La rédaction d’un testament permet de déroger à cette répartition ou de donner la possibilité au conjoint survivant de cantonner ses droits successoraux, voire de modifier la nature des droits transmis par voie de cantonnement dès lors qu’une clause testamentaire spécifique le prévoit. La souplesse offerte par un testament, correctement rédigé et conforme aux objectifs du testateur, permet d’organiser la transmission d’un patrimoine dans le cadre d’une famille recomposée en procédant par anticipation à l’attribution de certains biens au conjoint survivant. « Le legs peut porter sur l’usufruit (par exemple, l’usufruit de la résidence principale) ou la pleine propriété, indique Béatrice Colombini. Là encore, le pouvoir de disposer par le testateur n’est pas sans limites et les dispositions testamentaires ne devront pas porter atteinte à la réserve héréditaire des enfants ». Il est donc nécessaire d’être accompagné par son notaire. 

Encore faut-il que le patrimoine soit suffisamment diversifié pour que le testateur puisse organiser l’attribution des biens dans le cadre du règlement de sa succession. « À cet égard, les chefs dentreprise sont souvent confrontés à la concentration de leur patrimoine sur le seul actif professionnel, constate Béatrice Colombini. Ces considérations doivent inviter les couples à auditer leurs dispositions matrimoniales, patrimoniales et testamentaires afin de les réviser et, le cas échéant, d’y intégrer des solutions financières et assurantielles ». 

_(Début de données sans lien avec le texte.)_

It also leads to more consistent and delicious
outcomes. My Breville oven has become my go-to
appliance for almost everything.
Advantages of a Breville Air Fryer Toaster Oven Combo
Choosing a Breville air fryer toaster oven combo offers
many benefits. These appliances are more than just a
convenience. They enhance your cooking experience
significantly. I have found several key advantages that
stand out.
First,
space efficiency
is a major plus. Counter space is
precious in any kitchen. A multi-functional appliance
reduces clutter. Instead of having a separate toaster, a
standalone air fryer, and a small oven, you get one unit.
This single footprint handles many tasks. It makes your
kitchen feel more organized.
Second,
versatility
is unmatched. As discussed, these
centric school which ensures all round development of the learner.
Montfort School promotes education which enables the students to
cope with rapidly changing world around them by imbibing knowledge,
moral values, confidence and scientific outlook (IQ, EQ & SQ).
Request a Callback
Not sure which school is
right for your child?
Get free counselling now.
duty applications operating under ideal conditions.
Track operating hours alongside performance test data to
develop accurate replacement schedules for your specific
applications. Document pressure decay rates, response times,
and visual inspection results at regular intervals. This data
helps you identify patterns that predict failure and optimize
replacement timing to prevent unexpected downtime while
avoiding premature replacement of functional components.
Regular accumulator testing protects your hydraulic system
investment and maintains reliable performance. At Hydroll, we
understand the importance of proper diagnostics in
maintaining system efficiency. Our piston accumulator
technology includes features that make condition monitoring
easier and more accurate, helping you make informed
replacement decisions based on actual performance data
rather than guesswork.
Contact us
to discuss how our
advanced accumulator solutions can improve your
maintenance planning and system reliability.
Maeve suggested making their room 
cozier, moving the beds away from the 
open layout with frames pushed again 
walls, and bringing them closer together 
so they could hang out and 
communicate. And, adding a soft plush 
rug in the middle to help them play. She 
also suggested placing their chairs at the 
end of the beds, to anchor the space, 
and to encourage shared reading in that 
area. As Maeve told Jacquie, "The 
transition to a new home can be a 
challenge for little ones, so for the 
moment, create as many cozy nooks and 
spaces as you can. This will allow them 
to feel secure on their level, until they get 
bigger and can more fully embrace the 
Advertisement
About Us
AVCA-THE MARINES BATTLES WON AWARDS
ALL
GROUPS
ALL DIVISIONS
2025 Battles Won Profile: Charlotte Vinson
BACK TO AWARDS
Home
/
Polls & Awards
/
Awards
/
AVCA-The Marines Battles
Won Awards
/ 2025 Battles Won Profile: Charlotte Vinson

Les solutions assurantielles

L’assurance vie permet, en effet, de transmettre au conjoint survivant des capitaux pour financer les besoins de sa vie future. Les capitaux décès ne font pas partie de la succession. « La souplesse de rédaction de la clause bénéficiaire du contrat d’assurance vie permet d’organiser la répartition des capitaux transmis en cas de décès, dans la limite toutefois des primes manifestement exagérées ». En outre, la souscription d’un contrat d’assurance décès souvent dit de « prévoyance décès » permet d’attribuer au(x) bénéficiaire(s) désigné(s), par exemple le conjoint survivant, un capital ne provenant pas du patrimoine du souscripteur. 

(1) Selon l’Insee, une famille recomposée est constituée d’un couple avec enfant(s) où au moins un enfant n’est pas celui du couple.